Her teammates hope they can help keep her there.

“She is 100% deserving of all the attention she is getting,” K-State freshman guard Serena Sundell said. “It’s pretty clear that the game plan of every team we play is to stop her and our offense is pretty much built around her, too. She’s the best post player I have been around. Overall, I would say playing with her is a luxury.”

Sundell says that, because winning games is often as easy as getting Lee the ball.

One of the main reasons K-State (13-4, 3-2 Big 12) is on pace to return to the NCAA Tournament this season with a current NET rating of No. 20 is Lee’s scoring ability near the basket. She is tall enough to catch lob passes over defenders and finish at the rim. But she is also skilled enough to score over defenders when they prevent her from driving to the rim.

“You have to pick your poison,” Sundell said. “Even if teams double her she’s just going to pass it out to an open shooter.”
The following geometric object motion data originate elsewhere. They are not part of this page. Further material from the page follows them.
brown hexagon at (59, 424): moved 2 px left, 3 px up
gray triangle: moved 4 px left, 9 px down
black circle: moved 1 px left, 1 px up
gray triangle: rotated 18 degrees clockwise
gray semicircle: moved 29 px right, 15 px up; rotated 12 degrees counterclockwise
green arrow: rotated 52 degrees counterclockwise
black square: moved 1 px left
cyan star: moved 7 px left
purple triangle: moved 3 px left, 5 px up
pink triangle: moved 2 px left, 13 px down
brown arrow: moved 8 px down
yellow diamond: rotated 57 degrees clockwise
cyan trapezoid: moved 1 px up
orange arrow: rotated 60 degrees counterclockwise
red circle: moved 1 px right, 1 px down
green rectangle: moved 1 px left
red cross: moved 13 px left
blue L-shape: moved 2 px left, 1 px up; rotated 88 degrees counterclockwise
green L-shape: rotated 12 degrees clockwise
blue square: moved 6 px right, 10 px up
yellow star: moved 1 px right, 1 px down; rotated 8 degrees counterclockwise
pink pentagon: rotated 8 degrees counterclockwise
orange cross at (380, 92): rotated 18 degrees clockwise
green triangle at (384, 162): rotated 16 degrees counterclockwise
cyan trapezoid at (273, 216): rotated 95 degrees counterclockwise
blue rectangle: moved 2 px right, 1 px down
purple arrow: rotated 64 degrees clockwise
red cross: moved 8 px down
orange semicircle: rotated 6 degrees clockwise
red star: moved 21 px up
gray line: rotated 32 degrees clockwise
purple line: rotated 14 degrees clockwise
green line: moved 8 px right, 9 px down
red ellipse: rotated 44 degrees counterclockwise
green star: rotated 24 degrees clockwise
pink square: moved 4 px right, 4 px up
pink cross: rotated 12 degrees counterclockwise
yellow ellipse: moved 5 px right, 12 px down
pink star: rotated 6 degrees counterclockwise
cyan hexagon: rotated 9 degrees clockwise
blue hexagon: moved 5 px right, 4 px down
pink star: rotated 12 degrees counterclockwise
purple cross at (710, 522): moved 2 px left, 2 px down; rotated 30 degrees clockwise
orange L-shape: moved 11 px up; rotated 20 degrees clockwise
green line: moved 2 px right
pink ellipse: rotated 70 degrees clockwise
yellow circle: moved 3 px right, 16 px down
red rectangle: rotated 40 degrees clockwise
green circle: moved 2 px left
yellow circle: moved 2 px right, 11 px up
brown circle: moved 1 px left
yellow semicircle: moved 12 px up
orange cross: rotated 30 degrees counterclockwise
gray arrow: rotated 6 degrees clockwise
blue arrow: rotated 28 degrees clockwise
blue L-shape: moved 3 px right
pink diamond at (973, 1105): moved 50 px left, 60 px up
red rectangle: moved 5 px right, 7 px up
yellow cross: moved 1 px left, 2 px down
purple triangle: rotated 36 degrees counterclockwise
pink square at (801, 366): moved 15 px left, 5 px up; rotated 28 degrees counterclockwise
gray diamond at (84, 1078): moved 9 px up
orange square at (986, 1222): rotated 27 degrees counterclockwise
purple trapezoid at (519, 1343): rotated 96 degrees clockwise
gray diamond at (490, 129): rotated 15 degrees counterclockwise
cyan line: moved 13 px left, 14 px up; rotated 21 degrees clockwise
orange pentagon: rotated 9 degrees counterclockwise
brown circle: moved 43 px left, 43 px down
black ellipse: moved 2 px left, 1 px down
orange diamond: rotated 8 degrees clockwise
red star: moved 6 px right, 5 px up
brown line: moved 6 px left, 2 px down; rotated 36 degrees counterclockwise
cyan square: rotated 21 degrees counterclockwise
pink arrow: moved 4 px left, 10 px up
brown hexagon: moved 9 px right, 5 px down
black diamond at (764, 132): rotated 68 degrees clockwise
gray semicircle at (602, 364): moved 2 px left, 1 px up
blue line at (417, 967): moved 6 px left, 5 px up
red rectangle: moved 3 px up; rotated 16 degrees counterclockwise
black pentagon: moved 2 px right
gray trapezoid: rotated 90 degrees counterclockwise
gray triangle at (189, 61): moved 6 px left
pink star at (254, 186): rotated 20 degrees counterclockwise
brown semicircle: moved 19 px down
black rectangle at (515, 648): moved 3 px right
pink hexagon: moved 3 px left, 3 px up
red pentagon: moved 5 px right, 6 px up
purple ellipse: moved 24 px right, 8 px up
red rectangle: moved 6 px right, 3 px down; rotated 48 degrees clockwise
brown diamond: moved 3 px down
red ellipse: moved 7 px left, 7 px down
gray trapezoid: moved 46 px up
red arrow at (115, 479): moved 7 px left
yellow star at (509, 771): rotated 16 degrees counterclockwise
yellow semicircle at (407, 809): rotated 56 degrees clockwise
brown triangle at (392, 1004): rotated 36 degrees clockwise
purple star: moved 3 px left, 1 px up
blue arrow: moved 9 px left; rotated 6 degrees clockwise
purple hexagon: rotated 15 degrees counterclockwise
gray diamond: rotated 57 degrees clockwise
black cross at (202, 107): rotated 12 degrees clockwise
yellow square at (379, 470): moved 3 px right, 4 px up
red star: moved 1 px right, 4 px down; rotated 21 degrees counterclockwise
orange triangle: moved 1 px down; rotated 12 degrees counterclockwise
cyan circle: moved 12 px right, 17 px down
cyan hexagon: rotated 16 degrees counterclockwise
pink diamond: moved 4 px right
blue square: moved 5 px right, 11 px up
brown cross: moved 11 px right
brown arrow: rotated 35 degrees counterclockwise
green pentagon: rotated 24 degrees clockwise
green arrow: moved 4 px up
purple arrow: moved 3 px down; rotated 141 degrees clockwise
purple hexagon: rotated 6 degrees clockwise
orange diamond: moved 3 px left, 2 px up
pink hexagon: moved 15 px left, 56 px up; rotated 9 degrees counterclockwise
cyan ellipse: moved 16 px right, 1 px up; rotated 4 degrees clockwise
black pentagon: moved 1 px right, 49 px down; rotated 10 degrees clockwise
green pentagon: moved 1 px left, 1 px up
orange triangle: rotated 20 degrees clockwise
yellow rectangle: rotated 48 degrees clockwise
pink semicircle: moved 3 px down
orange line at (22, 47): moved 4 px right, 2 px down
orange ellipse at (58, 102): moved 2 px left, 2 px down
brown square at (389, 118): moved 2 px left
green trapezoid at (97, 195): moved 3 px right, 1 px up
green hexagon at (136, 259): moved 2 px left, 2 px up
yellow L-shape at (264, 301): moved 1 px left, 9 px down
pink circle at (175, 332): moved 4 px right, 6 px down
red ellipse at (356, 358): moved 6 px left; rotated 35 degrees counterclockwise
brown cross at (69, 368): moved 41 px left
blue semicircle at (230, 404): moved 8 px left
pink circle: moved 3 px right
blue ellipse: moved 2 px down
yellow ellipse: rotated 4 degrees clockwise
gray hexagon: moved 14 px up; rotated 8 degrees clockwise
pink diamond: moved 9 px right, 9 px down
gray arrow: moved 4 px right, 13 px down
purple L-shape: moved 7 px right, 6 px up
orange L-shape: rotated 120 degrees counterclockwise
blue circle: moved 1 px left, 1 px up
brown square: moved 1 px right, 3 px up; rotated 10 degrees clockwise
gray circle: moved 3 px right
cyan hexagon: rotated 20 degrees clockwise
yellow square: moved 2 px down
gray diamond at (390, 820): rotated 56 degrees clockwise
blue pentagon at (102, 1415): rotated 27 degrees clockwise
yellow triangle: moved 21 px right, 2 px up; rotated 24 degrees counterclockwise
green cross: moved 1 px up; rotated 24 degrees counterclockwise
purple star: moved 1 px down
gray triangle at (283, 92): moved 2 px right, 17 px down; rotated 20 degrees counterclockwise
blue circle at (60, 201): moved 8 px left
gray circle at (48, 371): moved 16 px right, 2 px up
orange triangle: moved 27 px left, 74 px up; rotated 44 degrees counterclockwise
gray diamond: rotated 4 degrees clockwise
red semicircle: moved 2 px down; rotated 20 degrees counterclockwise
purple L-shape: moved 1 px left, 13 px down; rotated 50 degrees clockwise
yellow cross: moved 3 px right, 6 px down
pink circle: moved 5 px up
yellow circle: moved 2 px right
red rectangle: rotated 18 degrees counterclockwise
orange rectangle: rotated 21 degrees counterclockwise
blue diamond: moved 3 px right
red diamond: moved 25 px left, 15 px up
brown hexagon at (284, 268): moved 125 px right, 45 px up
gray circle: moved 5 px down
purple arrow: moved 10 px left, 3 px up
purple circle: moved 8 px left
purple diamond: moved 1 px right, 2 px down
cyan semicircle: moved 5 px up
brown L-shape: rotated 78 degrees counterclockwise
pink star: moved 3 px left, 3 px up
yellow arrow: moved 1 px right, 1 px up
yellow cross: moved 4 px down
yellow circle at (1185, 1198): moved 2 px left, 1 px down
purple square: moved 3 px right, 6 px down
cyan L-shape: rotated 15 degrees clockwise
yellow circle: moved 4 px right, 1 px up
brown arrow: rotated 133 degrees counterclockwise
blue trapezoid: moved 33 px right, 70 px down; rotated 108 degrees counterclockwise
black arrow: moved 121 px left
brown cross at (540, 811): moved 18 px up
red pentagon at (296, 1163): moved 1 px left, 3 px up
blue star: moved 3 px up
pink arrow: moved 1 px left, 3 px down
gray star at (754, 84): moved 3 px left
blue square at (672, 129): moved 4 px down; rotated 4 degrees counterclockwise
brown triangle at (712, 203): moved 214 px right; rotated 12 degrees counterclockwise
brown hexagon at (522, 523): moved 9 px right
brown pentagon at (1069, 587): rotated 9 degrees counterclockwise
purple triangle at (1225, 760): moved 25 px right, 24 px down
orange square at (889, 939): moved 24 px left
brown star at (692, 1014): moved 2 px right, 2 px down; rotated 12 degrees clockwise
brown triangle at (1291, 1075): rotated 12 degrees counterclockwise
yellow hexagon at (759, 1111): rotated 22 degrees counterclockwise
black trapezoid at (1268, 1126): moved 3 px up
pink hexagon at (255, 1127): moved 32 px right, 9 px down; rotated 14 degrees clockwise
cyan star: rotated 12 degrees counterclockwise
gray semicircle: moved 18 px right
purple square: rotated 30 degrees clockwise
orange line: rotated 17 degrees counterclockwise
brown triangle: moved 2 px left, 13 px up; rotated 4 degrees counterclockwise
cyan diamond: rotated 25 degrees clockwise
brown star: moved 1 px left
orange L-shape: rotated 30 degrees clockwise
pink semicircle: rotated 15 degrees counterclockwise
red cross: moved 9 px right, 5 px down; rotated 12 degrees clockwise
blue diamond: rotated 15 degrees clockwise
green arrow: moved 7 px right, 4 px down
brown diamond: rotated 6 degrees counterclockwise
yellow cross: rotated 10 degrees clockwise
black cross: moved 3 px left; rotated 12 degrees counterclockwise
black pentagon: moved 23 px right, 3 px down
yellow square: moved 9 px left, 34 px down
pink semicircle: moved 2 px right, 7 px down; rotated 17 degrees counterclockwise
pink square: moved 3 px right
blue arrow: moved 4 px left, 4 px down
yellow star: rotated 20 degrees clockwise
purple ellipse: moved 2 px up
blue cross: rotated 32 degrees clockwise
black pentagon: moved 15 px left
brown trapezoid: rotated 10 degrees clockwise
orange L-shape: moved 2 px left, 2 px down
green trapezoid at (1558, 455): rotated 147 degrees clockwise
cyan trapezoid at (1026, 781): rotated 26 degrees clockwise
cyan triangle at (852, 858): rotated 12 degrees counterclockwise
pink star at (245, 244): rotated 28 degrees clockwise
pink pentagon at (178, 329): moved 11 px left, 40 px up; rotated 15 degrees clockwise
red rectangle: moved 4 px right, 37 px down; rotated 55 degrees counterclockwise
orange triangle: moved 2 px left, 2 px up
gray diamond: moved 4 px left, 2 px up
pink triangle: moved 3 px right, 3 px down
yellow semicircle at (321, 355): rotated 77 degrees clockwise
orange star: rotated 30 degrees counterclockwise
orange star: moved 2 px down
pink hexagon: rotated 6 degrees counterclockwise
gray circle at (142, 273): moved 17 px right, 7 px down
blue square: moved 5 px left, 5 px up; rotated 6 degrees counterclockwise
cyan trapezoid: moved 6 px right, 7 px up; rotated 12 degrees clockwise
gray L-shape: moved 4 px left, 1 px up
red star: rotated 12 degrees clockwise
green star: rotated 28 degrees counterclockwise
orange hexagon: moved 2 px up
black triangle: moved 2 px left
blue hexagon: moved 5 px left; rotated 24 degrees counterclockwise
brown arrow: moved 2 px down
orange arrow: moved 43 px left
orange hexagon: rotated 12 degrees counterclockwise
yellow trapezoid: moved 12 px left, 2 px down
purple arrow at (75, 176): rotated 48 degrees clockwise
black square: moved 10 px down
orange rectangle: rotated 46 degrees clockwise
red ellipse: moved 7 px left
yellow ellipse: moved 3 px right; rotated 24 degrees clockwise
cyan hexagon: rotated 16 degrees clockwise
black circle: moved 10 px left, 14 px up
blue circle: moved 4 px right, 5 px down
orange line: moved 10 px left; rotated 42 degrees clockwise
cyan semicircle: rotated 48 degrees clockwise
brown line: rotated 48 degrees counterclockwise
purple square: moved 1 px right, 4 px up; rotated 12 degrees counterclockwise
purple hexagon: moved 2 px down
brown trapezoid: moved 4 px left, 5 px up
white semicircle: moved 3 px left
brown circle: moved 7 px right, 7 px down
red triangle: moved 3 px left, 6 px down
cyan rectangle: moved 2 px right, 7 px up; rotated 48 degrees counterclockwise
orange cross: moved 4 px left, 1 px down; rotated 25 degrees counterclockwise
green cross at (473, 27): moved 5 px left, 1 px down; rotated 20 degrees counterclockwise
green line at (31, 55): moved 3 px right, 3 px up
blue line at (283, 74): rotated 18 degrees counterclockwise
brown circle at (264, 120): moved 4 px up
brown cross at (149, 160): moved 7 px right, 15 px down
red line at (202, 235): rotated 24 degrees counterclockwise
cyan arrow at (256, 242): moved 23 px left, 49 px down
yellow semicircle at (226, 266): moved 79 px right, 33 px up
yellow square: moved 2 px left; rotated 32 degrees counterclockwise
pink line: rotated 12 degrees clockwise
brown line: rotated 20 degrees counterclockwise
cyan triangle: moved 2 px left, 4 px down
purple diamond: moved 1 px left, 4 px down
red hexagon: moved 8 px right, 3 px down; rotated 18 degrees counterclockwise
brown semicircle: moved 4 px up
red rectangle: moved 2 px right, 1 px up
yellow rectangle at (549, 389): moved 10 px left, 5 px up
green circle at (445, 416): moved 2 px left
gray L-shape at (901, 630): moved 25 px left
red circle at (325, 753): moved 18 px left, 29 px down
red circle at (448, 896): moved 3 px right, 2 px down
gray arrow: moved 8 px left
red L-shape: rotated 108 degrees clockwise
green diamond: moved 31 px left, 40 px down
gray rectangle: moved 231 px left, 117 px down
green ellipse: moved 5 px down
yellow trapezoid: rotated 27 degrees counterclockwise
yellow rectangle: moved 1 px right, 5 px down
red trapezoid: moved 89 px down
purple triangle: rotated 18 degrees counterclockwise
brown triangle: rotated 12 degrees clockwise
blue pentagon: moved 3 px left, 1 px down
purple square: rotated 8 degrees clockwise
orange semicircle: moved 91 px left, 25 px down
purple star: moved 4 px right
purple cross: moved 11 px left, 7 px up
The game has become easy for Lee.

“Our guards have done a really good job of getting the ball inside and knowing what spots on the floor to get me the ball,” Lee said. “From there, I just have to make the right move against the defender based on how they’re guarding me. We are so in sync that I feel like we can run out stuff and score regardless of what the other team is doing.”

Lee has been turning heads since the moment the 2021-22 season began. She started the year with a career-high 43 points and nine rebounds against Central Arkansas and followed that up with 33 points against Western Kentucky and 31 against North Carolina A&T later that week.

Some likely chalked those monster numbers up to playing weak competition, but she has been just as good against ranked opponents. That much has been evident since the beginning of Big 12 play.

Then-No. 10 Baylor could do nothing to stop Lee when she scored 32 points and led the Wildcats to a 68-59 victory. Iowa State had no answer for her when she set a program record with 38 points in a conference game during a narrow 73-70 loss against the then-No. 9 Cyclones.

None of those performances came as a surprise to Mittie. He could tell early on when Lee sat out her freshman season while recovering from a ACL injury that she was going to be special. She was nearly impossible to stop in practice immediately.

Lee, on the other hand, didn’t see this coming.

She has always been confident in her skills as a basketball player, but she has also always been too busy working on her craft to worry about things like her place in the national player of the year race. She tries to block that stuff out.

Her mindset is to keep catching the ball in the paint, keep scoring over her defender and let that stuff sort itself out. Maybe that’s why she so rarely misses.